Not only can this negligence cause friction in and of itself, but sometimes the conflict can merely increase when young talent comes into a job with new ideas about how the business should approach different tasks. Companies need to take on the challenge of adapting to the next generation–– even if each step in that direction is a small and gradual one. “They’re looking for different things in the companies they want to work for,” José elaborated. “You’ve really got to adjust… to hire and to retain talent.”
Similarly, Brennan is also focused on building an attractive work environment: one that not only invites collaboration and camaraderie in the pursuit of a common goal, but also invites closer friendships between employees by introducing regular holiday or staff activities on a monthly basis–– from “National Fudge Day,” parties to cancer fundraisers.
WHAT SEEMS TO BE IN STORE FOR THE HYDRAULICS INDUSTRY?
Going forward, in José’s opinion, is going to involve an increased focus on providing expertise and trusted solutions to customers in more of a partnership role than a mere vendor role. “We’re seeing a lot of the technical resources within some of the customer base being stripped out or not replaced,” he admitted. “They really are leaning on their suppliers… to fill that void.” Distributors and partners who aren’t prepared for that kind of role won’t be able to capture the market as these shifts become more solidified.
“We’re seeing a lot of the technical resources within some of the customer base being stripped out or not replaced, and they really are leaning on their suppliers and their partners to fill that void.”
Of course, ‘solidified,’ may not be the right way to describe it. As Joe puts it, the markets are always changing… as are the technologies within those markets.
Some new OEM applications are being tested in the green energy sector, for example, and hydraulics are very likely going to be involved in many segments of that industry as it expands in the coming years. “I think they will always be around,” he admitted.
However, that does not mean that Brennan or Hydraulic Supply can rest comfortably on their existing product catalogues. “What we’re selling today is not going to be what we’re selling 5, 20, 25 years down the road,” Joe added quickly to his observations. It’s a concept perhaps expressed most clearly by renowned Harvard professor Theodore Levitt, who reportedly coined the phrase, “Sell the hole, not the drill.”

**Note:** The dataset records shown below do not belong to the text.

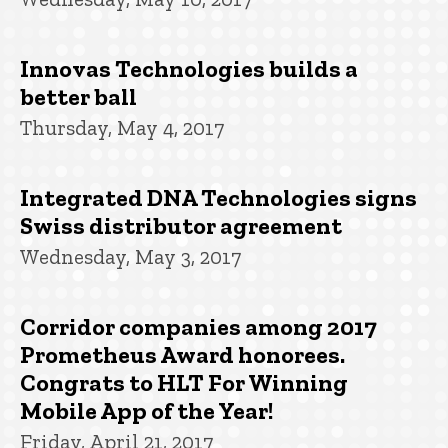
Innovas Technologies builds a
better ball
Thursday, May 4, 2017
Integrated DNA Technologies signs
Swiss distributor agreement
Wednesday, May 3, 2017
Corridor companies among 2017
Prometheus Award honorees.
Congrats to HLT For Winning
Mobile App of the Year!
Friday, April 21, 2017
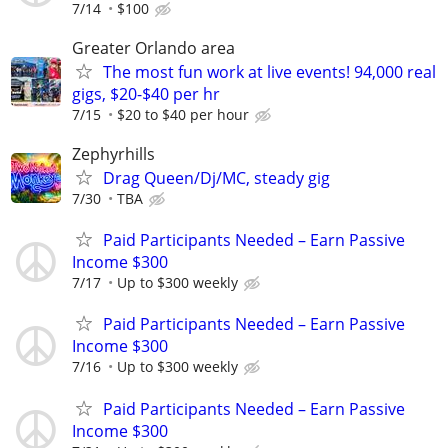
7/14
$100
Greater Orlando area
The most fun work at live events! 94,000 real
gigs, $20-$40 per hr
7/15
$20 to $40 per hour
Zephyrhills
Drag Queen/Dj/MC, steady gig
7/30
TBA
Paid Participants Needed – Earn Passive
Income $300
7/17
Up to $300 weekly
Paid Participants Needed – Earn Passive
Income $300
7/16
Up to $300 weekly
Paid Participants Needed – Earn Passive
Income $300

Businesses in any industry, evergreen though it may seem, will need to continue to adapt to the needs of their customers over time–– whether that could involve leaving their own traditional products in the dust, or not.
“What we’re selling today is not going to be what we’re selling 5, 20, 25 years down the road.”
For both Hydraulic Supply Company and for Brennan Industries, they’re confident in their abilities to maintain steady business in the coming years by meeting client needs, whatever they may be. “We’ve got a great team of individuals… keeping their ears to the ground on what’s in need,” Joe shared.
And in addition to those steps, HSC plans to build a workplace environment and culture designed to attract and retain young talent. “It may take time for that talent to acclimate to the industry,” José admitted, “But it’s going to put you a step ahead of everybody else down the road, and that’s what we’re looking to do.”